La ciudad es controlada por la mafia y eso se respira en las calles. Y a veces

ese olor es el de la basura agolpada e incendidada.

En junio del 2011, un gallito entre la alcaldía y la camorra, la mafia local,

dejó a la ciudad por semanas tapizada en basura. La camorra, que controlaba

las empresas de recolección de desperdicios, para mostrarle al recientemente

electo alcalde quién mandaba, no recogió los desperdicios y las bolsas se

amontonaron en las calles. No está claro si fueron los vecinos tratando de

controlar los olores o la misma mafia empeorando la situación, pero la basura

comenzó a ser incendiada. La noche de Nápoles se iluminaba con pañales

ardiendo. Como la Roma de Nerón, pero sin ningún emperador de espectador.

Camorra Fútbol Club

Aunque el Napoli FC sea la alegría local, el club no es inmune a las rabietas

de la camorra. Apenas en diciembre del pasado año, varios jugadores sufrieron

robos y escarmientos. Edison Cavani sufrió el robo de su casa, asaltaron a la

novia del argentino Ezequiel Lavezzi y a la esposa del eslovaco Marek Hamsik

le robaron su auto.

A Salvatore Arónica, defensa del equipo, lo asaltaron a punta de pistola y

obligaron a entregar su vehíc**o. Pero quizás la peor historia se la lleve el

apoderado de Cavani, Claudio Anellucci. Su auto fue interceptado por una

scooter con dos hombres abordo, uno de los cuales rompió el vidrio del

copiloto con la culata de su revólver y encañonó el vientre de su esposa

embarazada.

La ola de ataques al Napoli FC se debería a que su presidente, Aurelio De

Laurentiis, le cagó el negocio a la camorra en la reventa de entradas al

vender estas por internet.

El vínculo entre el club napolitano y la mafia local podría ser más fuerte.

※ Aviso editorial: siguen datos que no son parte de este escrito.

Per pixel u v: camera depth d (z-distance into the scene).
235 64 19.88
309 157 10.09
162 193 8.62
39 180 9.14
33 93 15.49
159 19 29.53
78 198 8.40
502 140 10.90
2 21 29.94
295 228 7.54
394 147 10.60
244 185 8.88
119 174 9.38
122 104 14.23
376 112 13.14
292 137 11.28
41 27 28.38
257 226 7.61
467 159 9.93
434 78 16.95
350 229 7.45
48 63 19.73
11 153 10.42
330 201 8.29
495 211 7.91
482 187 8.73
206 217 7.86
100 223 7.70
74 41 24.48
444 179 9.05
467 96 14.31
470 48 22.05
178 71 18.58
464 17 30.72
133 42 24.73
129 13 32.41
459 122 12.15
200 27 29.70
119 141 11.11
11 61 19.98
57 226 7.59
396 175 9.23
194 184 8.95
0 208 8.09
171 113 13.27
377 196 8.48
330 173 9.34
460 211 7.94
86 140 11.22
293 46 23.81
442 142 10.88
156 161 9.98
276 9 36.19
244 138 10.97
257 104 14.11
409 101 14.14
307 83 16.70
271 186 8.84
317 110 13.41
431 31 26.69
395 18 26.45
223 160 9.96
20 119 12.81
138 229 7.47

El delantero argentino Ezequiel Lavezzi ha reconocido que se relacionaba con

Antonio Lo Russo, hijo del jefe Salvatore, mandamás del clan del mismo nombre,

pero que no sabía que era mafioso. “Yo lo conocía como uno de los capos de los

barrabrava del Napoli, vino incluso algunas veces a mi casa, no me pareció

nada extraño porque también en Argentina resulta habitual que los jugadores

traten con estos personajes”, declaró Lavezzi.

“Antonio se activó para impedir que el Nápoli me vendiese, ya que habían

comenzado a circular noticias sobre mi inminente transferencia”, recordó el

delantero argentino cuando fue interrogado por la fiscalía napolitana.

Asesinatos en la calle

La policía napolitana, desesperada por no encontrar pistas, hace público el

video. Un hombre llega a un local, se da unas vueltas, y ejecuta con un

disparo en la nuca a un hombre que fumaba afuera. Lo remata de un tiro en el

suelo. El cadáver queda ahí en la vereda, pero la gente le hace el quite.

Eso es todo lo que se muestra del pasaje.